PARTS OF THE EXERCISE:
[A] From the fishing thread, copy word for word the part that opens with the words containing "Headed up in" and closes with "days. Have fun.".
[B] In the fishing thread, how many days does mdj say they fished without hooking a fish?

-- Start QUOTED TEXT --

# PM this week



## TroutSniffa (Jul 14, 2012)

Still a mess up there? Anyone fishing and finding em? 
Headed up in the next couple days at some point.. The storm was last i was up, clearing up at all? 7day looks cool and dry, game time? I should be up most of the week dm me if you wanna get at em.. Thanks in advance..


----------



## flyrodder46 (Dec 31, 2011)

Should be a good week, I hope to get up in the middle of the week for a couple of days. Have fun.


----------



## mdj (Oct 1, 2005)

Slowly dropping and clearing. Been fishing for 3 days...0 fish hooked, and 0 bites, sticks and skein. Maybe saw 4 or 5 fish move or porpoise in those 3 days.
Many more boats than fish at this time, sure hope theres more coming to fill in. My understanding is there are way more fish upstream than down


----------



## rippin lip (Nov 29, 2010)

Saw a couple of the regular pm guides on the big man Thursday evening and Friday morning. That tells me the fishing is slow on the PM. Good luck hope you find some.


----------



## TroutSniffa (Jul 14, 2012)

-- End QUOTED TEXT --
-- Start EXTRACTED DATA --

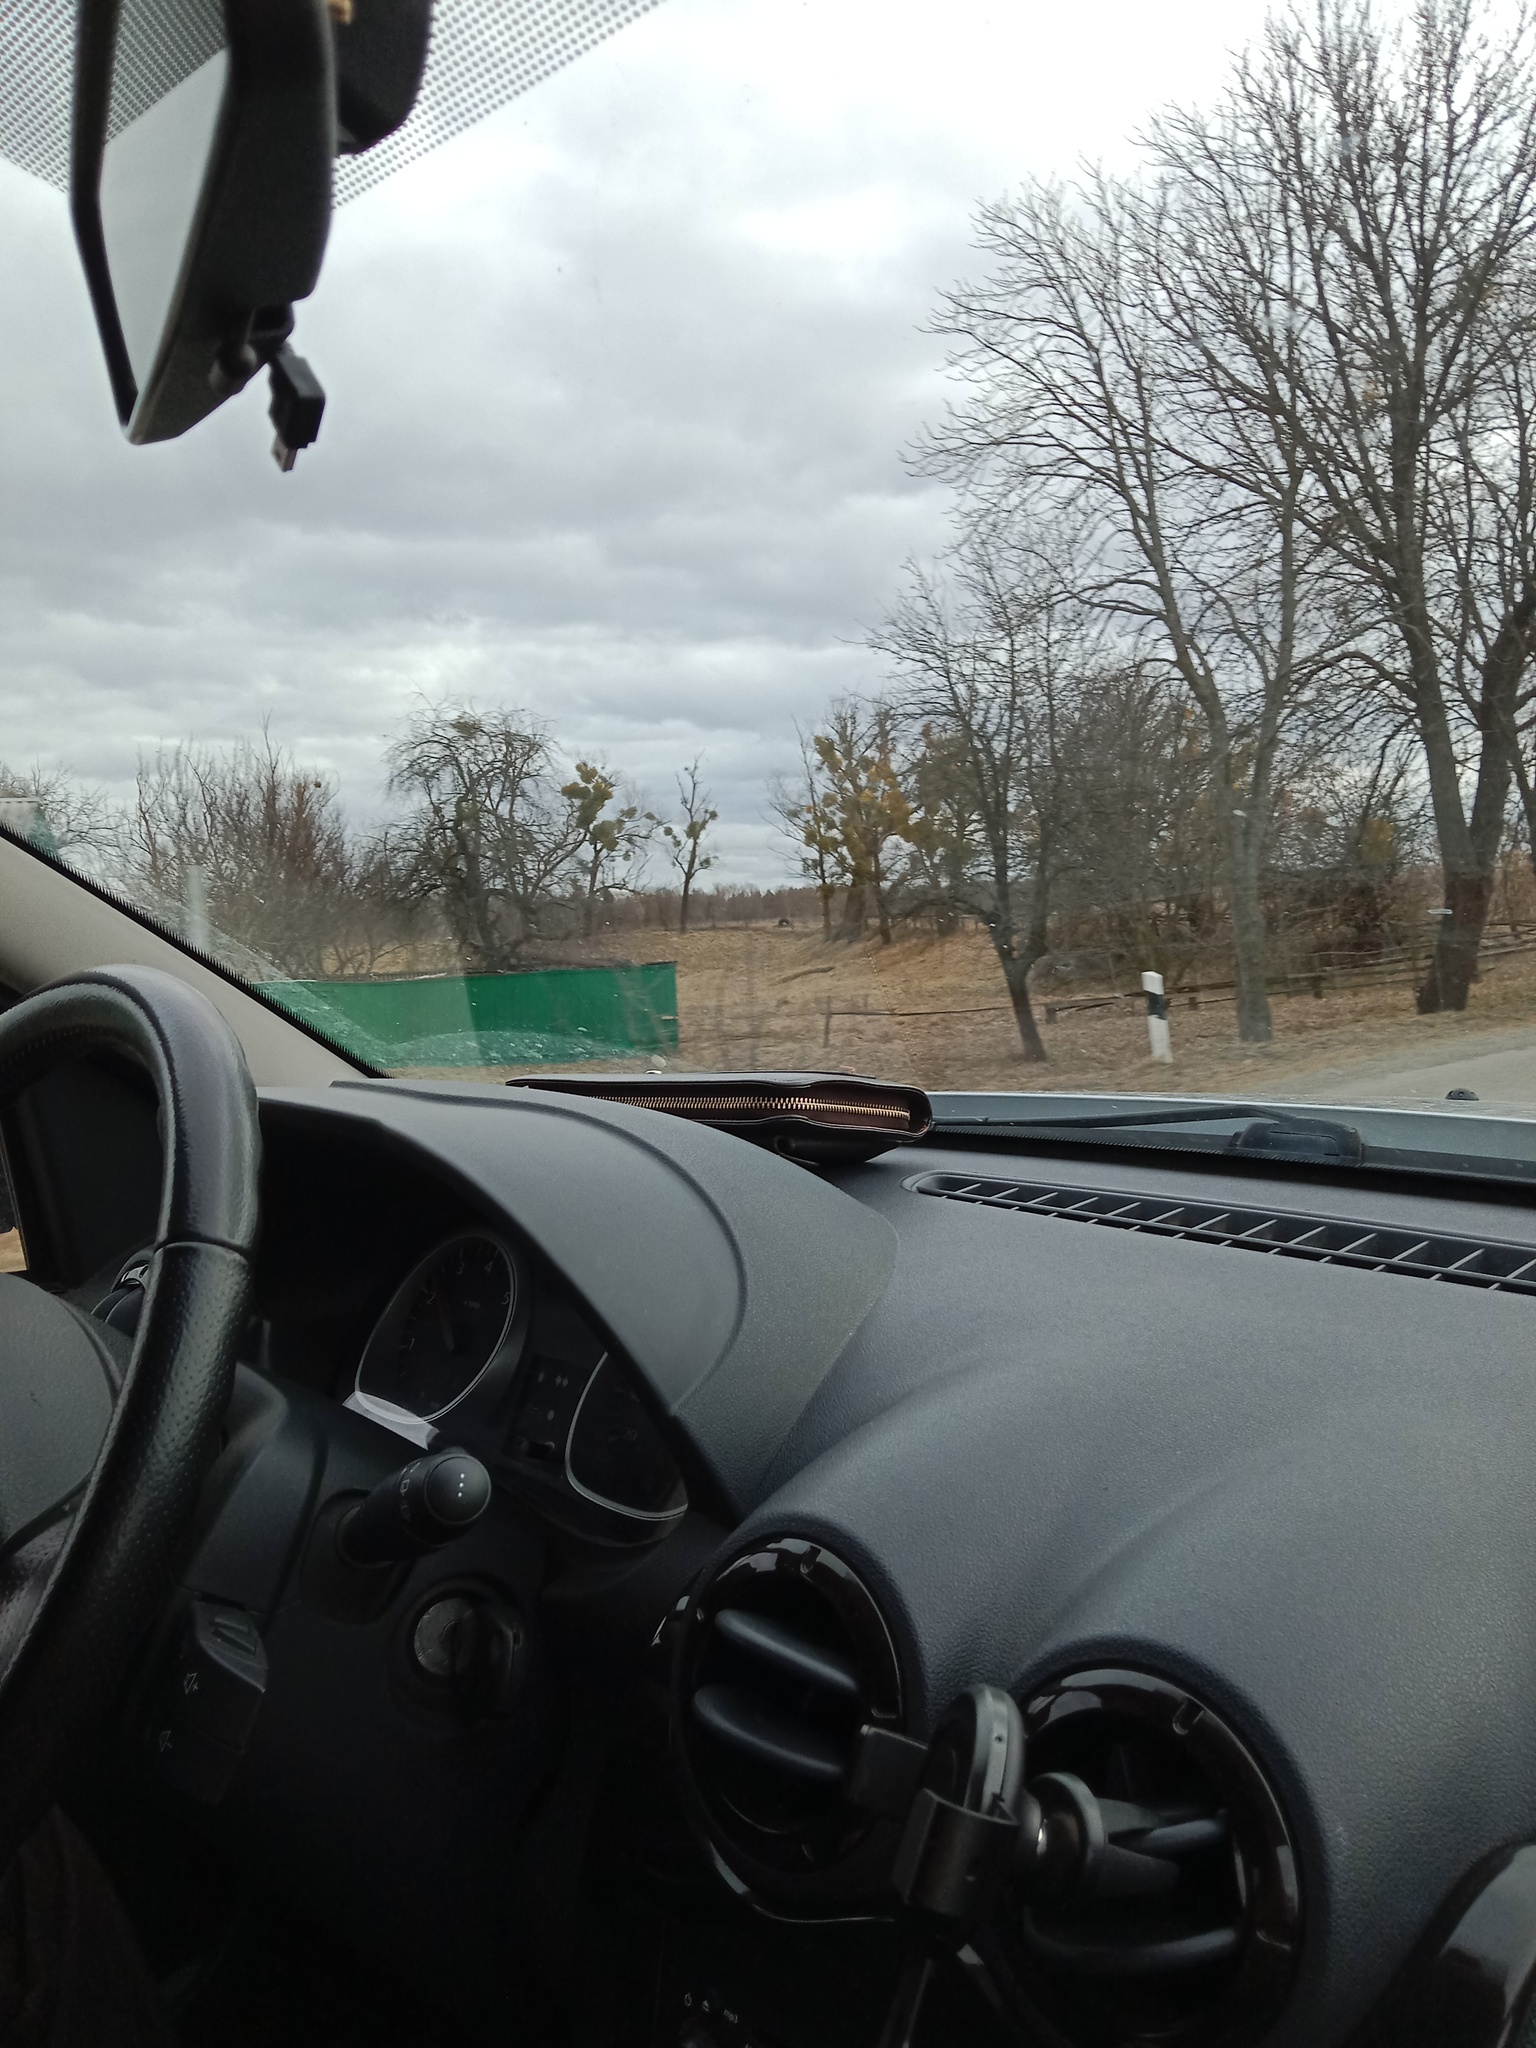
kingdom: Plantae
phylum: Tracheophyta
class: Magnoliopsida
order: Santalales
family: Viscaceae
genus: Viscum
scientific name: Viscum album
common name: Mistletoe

-- End EXTRACTED DATA --

ANSWERS FOR THE TASKS:
[A]
Headed up in the next couple days at some point.. The storm was last i was up, clearing up at all? 7day looks cool and dry, game time? I should be up most of the week dm me if you wanna get at em.. Thanks in advance..


----------



## flyrodder46 (Dec 31, 2011)

Should be a good week, I hope to get up in the middle of the week for a couple of days. Have fun.

[B] Three days.